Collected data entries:

******

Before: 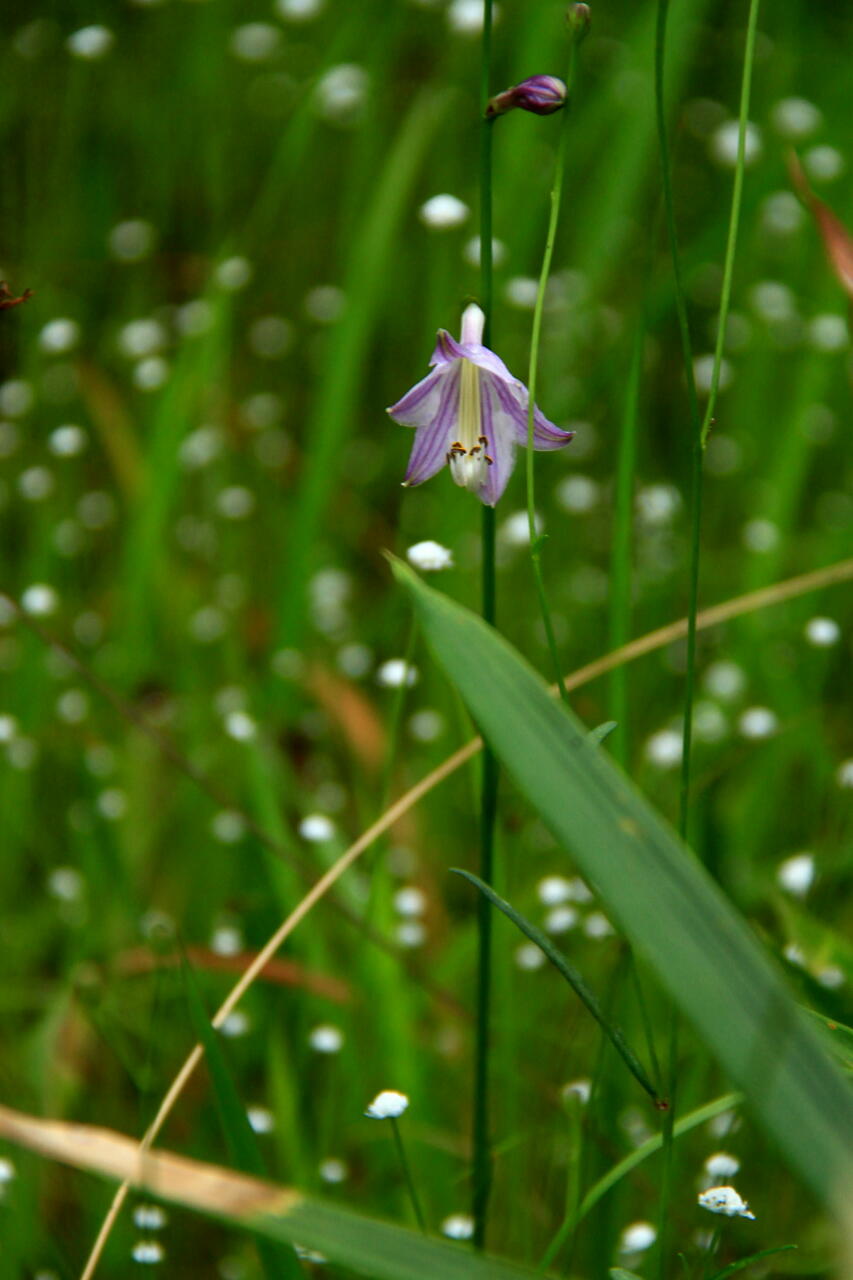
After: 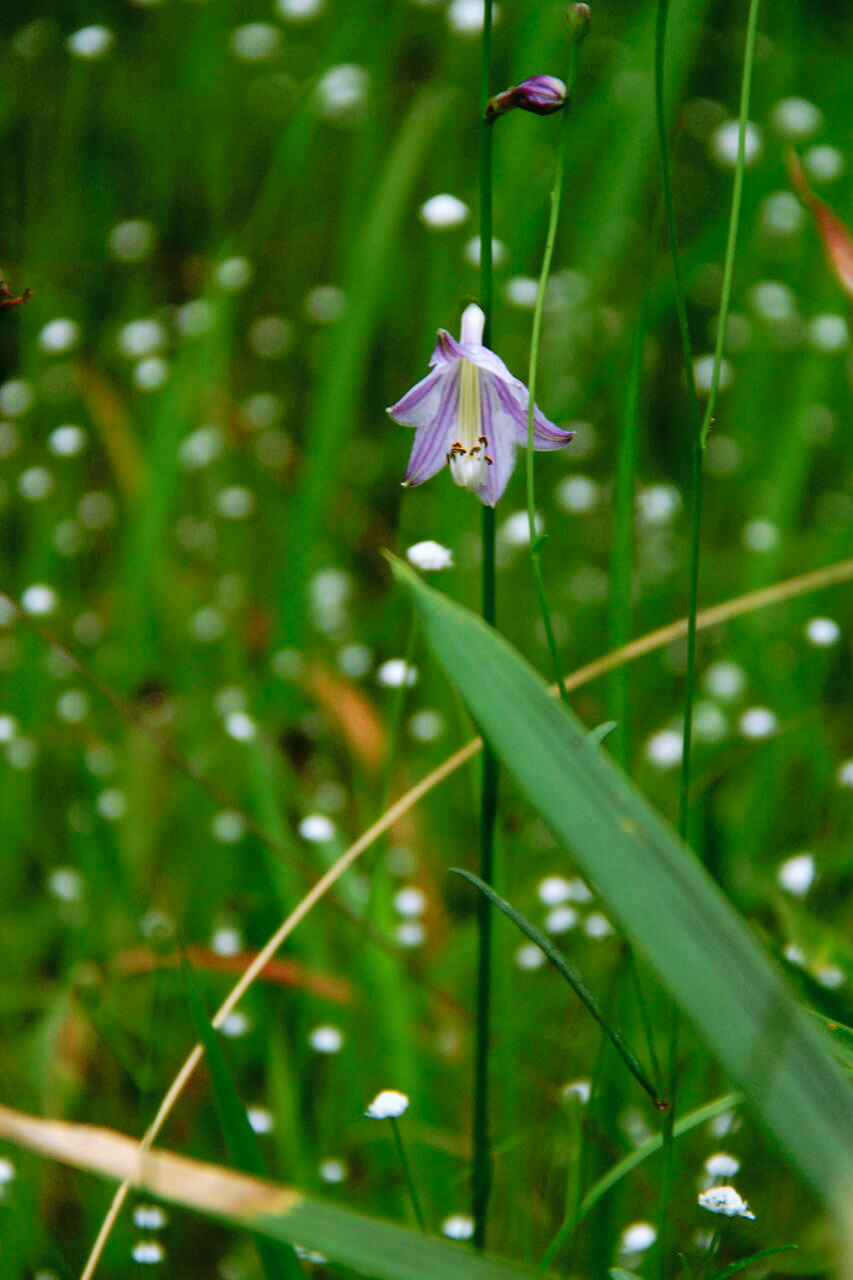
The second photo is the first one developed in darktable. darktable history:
tone curve: curves: ch0 [(0, 0) (0.003, 0.005) (0.011, 0.011) (0.025, 0.022) (0.044, 0.038) (0.069, 0.062) (0.1, 0.091) (0.136, 0.128) (0.177, 0.183) (0.224, 0.246) (0.277, 0.325) (0.335, 0.403) (0.399, 0.473) (0.468, 0.557) (0.543, 0.638) (0.623, 0.709) (0.709, 0.782) (0.801, 0.847) (0.898, 0.923) (1, 1)], preserve colors none
color look up table: target L [94.57, 89.81, 88.26, 87.89, 84.68, 69.96, 70.57, 64.02, 48.65, 44.18, 23.35, 4.529, 200.28, 79.32, 77.22, 72.05, 70.21, 63.92, 49.94, 56.68, 56.81, 47.79, 42.01, 42.74, 35.06, 31.75, 32.52, 95.83, 79.42, 60.32, 70.51, 57.3, 55.83, 53.13, 41.46, 36.95, 36, 38.31, 37.34, 32.34, 18.8, 11.84, 87.21, 65.09, 65.68, 53.45, 39.57, 36.38, 15.34], target a [-2.833, -26.57, -18.29, -39.23, -55.39, -40.8, -16.51, -64.61, -45.82, -31.99, -23.17, -7.634, 0, 24.33, 12.35, 29.98, 6.681, 36.73, 74.26, 0.153, 26.5, 77.07, 45.9, 64.37, 36.58, 49.56, 49.88, 3.245, 25.48, 65.88, 54.98, 79.28, -0.384, 7.795, 11.7, 57.98, 39.26, 27.87, 57.18, -0.031, 21.46, 25.72, -17.65, -33.46, -2.187, -16.42, -3.081, -18.51, 2.251], target b [2.928, 51.09, 89.8, -10.19, 8.016, 19.22, -10.25, 59.87, 31.83, 41.82, 25.68, 5.3, 0, 14.77, -11.82, 59.87, 46.43, -7.315, 33.38, 16.5, 34.9, 55.58, 13.78, 51, 40.25, 12.36, 38.67, -4.727, -27.56, -25.07, -43.34, -47.2, -67.74, -16.42, -60.65, -13.77, -27.07, -84.78, -66.95, -6.071, -50.73, -0.661, -15.53, -33.09, -33.9, -50, -29.45, -16.12, -22.82], num patches 49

******

→ Brief: Arrange the lines of the records as a JSON list of strings, one per line, starting at the beginning of the records and stopping after the line that contains "The second photo", with blank lines omitted. Leave the pictures out of your answer.

→ Result for this exercise:
[
  "Before: ",
  "After: ",
  "The second photo is the first one developed in darktable. darktable history:"
]